Metadata-Version: 2.4
Name: experl-core
Version: 0.1.0.dev6
Summary: Train large language models using reinforcement learning with human feedback.
Home-page: https://github.com/vjkhambe/experl-core
Author: Vijay Khambe
Author-email: vj.khambe@gmail.com
Keywords: transformers,huggingface,language modeling,post-training,rlhf,sft,dpo,ppo
Classifier: Development Status :: 4 - Beta
Classifier: Intended Audience :: Developers
Classifier: Intended Audience :: Science/Research
Classifier: Natural Language :: English
Classifier: Operating System :: OS Independent
Classifier: Programming Language :: Python :: 3
Classifier: Programming Language :: Python :: 3.12
Classifier: Programming Language :: Python :: 3.13
Requires-Python: >=3.12
Description-Content-Type: text/markdown
License-File: LICENSE
Requires-Dist: accelerate==1.11.0
Requires-Dist: datasets==4.3.0
Requires-Dist: transformers==4.57.1
Requires-Dist: trl==0.24.0
Requires-Dist: peft==0.18.0
Requires-Dist: mlflow==3.5.1
Requires-Dist: hydra-core==1.3.2
Requires-Dist: werkzeug==2.3.8
Provides-Extra: cuda
Requires-Dist: bitsandbytes==0.48.2; extra == "cuda"
Requires-Dist: torchvision==0.24.0; extra == "cuda"
Dynamic: license-file

# 🧠 Experl — RLHF Framework for Post-Training Large Language Models

---

## 📜 Overview

Experl is a framework designed for post-training large language and foundation models using Reinforcement Learning from Human Feedback (RLHF) techniques such as Proximal Policy Optimization (PPO) and Direct Preference Optimization (DPO).

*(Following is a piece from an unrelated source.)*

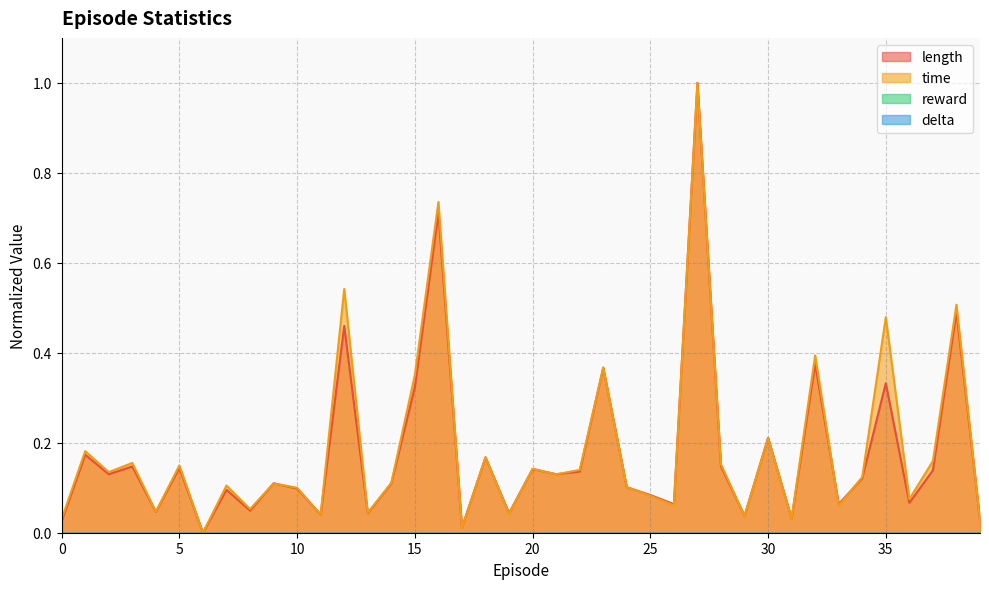

Between 18 and 26, which series saw the biggest shift?

time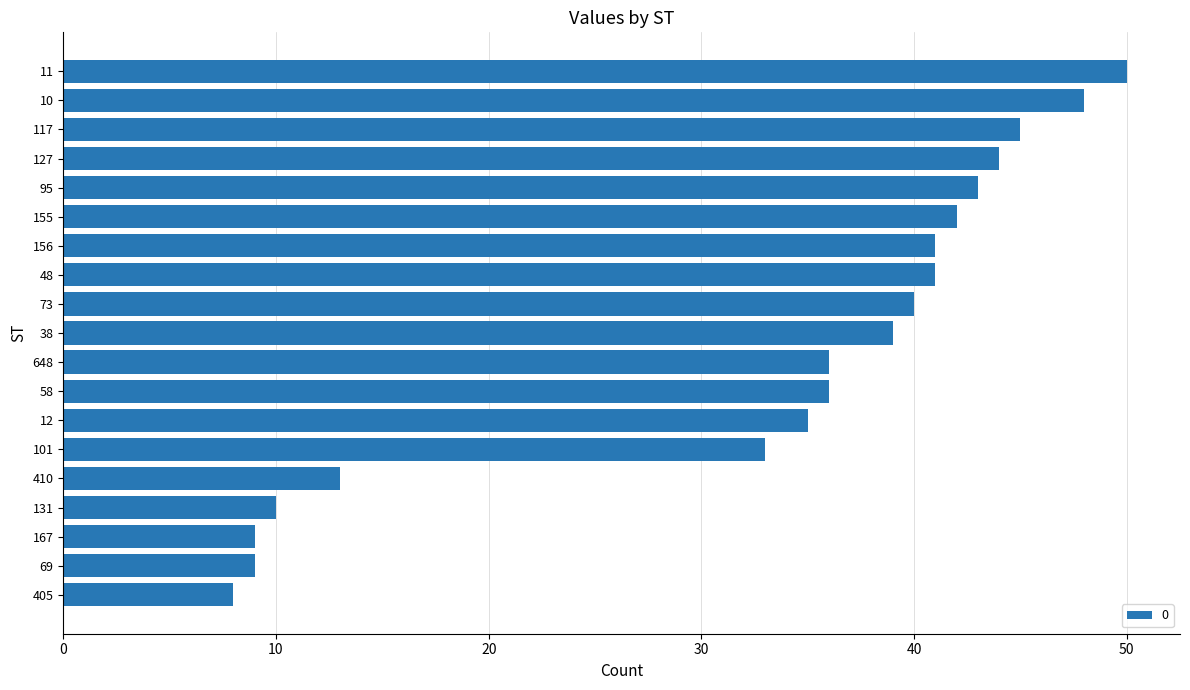

What is the change in value from 101 to 48?

+8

Built on top of Hugging Face TRL and Transformers, Experl provides a flexible and extensible platform for training, evaluation, and experimentation in RLHF-based fine-tuning workflows.
It integrates seamlessly with:

- 🤗 TRL – provides trainer abstractions for RL pipelines
- 🤗 Transformers – for model and tokenizer management
- ⚙️ Hydra – for structured and hierarchical configuration management
- 📊 MLflow – used for training experiment tracking, metrics logging, datasets and model versioning


Experl simplifies the complex process of RLHF post-training, allowing researchers and engineers to focus on experimentation, comparison, and innovation — rather than boilerplate code.

---
## 🚀 Getting Started

## Installation

### Python Package

Install the library using `pip`:

```bash
pip install experl-core[cuda]
```

### From source

If you want to use the latest features before an official release, you can install Experl from source:

```bash
pip install git+https://github.com/vjkhambe/experl-core.git
```

### Repository

If you want to use the examples you can clone the repository with the following command:

```bash
git clone https://github.com/vjkhambe/experl-core.git
```
---

## Command Line Interface (CLI)

You can use the Experl Command Line Interface (CLI) to quickly get started with post-training methods like Proximal Policy Optimization (PPO) or Direct Preference Optimization (DPO):

**PPO:**

```bash
experl ppo \
++model_name_or_path=google/gemma-3-270m-it \
++max_seq_length=128 \
++reward_model_name_or_path=google/gemma-3-270m-it
```

**DPO:**

```bash
experl dpo \
++model_name_or_path=google/gemma-3-270m-it \
++max_seq_length=128 \
++judge.model_name_or_path=google/gemma-3-270m-it 
```

## 🧾 Experiment Tracking with MLflow

Experl integrates seamlessly with [MLflow](https://mlflow.org/) for experiment tracking, metrics visualization, and model versioning.

During training, all runs are automatically logged to MLflow under `experl_output/mlflow_runs`.

To start the MLflow UI locally and explore your PPO/DPO results:

```bash
mlflow ui --backend-store-uri experl_output/mlflow_runs
```

## Citation

```bibtex
@misc{vjkhambe2025experl,
  author = {Vijay Khambe},
  title = {Experl: Reinforcement Learning from Human Feedback Framework},
  year = {2025},
  publisher = {GitHub},
  journal = {GitHub repository},
  howpublished = {\url{https://github.com/vjkhambe/experl-core}},
}
```

## License

This repository's source code is available under the [Apache-2.0 License](LICENSE).